We can denote the standard normal distribution as:
$$ Z \sim N(0, 1) $$
Z-Score
Standardization or z-score normalization is the process of normalizing a dataset so that
$$ \begin{align*} \mu &= 0 \\ \sigma &= 1 \end{align*} $$
We do this by obtaining the standard score or z-score of each value by:
$$ z = \frac{x - \mu}{\sigma} $$
Z-score is essentially calculating how many $\sigma$ a value is away from the mean.
Higher the z-score, higher the value is from the mean.
Z-Score Table
Below is a part of the z-score table.
This table specifically, is for the left-tailed z-score.

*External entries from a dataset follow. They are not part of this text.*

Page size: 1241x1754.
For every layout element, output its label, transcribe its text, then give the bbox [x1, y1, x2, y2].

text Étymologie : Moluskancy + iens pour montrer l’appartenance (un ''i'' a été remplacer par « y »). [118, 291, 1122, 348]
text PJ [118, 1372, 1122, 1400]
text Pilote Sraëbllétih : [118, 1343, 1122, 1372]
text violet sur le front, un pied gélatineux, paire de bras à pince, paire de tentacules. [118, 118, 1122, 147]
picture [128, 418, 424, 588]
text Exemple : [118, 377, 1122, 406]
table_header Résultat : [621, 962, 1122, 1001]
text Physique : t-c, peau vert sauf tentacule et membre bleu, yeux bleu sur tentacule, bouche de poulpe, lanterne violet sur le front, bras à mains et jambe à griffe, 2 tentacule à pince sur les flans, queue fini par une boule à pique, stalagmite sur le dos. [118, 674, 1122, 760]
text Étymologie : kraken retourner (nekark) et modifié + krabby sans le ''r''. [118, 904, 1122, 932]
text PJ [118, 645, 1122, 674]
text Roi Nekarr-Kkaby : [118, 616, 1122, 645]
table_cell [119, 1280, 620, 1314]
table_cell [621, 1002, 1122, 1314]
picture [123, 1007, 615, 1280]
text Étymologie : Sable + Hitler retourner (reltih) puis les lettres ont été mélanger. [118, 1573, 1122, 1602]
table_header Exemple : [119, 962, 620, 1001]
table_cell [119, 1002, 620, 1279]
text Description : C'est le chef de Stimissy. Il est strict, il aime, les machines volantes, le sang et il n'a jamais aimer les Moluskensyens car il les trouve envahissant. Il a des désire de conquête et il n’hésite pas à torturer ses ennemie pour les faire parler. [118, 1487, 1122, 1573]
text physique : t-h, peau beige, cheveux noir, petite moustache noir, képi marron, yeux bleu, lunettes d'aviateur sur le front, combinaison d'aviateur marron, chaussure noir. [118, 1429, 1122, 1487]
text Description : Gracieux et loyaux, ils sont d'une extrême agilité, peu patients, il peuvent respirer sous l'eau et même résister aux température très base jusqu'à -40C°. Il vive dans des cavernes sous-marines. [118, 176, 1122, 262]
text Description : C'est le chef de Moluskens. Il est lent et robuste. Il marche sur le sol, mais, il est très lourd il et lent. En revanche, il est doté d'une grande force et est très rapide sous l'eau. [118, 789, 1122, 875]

It shows the probability of a value being less than a certain z-score. Since the normal distribution is symmetric, the logic can be applied to the right-tailed z-score as well.
Z | .00 | .01 | .02 | .03 | .04 | .05 | .06 | .07 | .08 | .09 |
---|---|---|---|---|---|---|---|---|---|---|
… | … | … | … | … | … | … | … | … | … | … |
-2.1 | .01786 | .01743 | .01700 | .01659 | .01618 | .01578 | .01539 | .01500 | .01463 | .01426 |
-2.0 | .02275 | .02222 | .02169 | .02118 | .02068 | .02018 | .01970 | .01923 | .01876 | .01831 |
-1.9 | .02872 | .02807 | .02743 | .02680 | .02619 | .02559 | .02500 | .02442 | .02385 | .02330 |
… | … | … | … | … | … | … | … | … | … | … |
Let’s use the z-score of 1.96 (absolute) as an example.
- Find the row with the z-score of $1.9$
- Find the column with the z-score of $0.06$
- You can see that the probability is $0.025$
Since the normal distribution is symmetric, we know that the probability of a value being greater than $1.96$ is also $0.025$.
Hence, the probability of a z-score falling outside of $\pm 1.96$ is $0.05$.
Others
To be added
Other common probability distributions include:
- Discrete Uniform distribution (discrete)
- Binomial distribution (discrete)
- Poisson distribution (discrete)
- Geometry distribution (discrete)
- Negative binomial distribution (discrete)
- Uniform distribution (continuous)
- Exponential distribution (continuous)
- etc.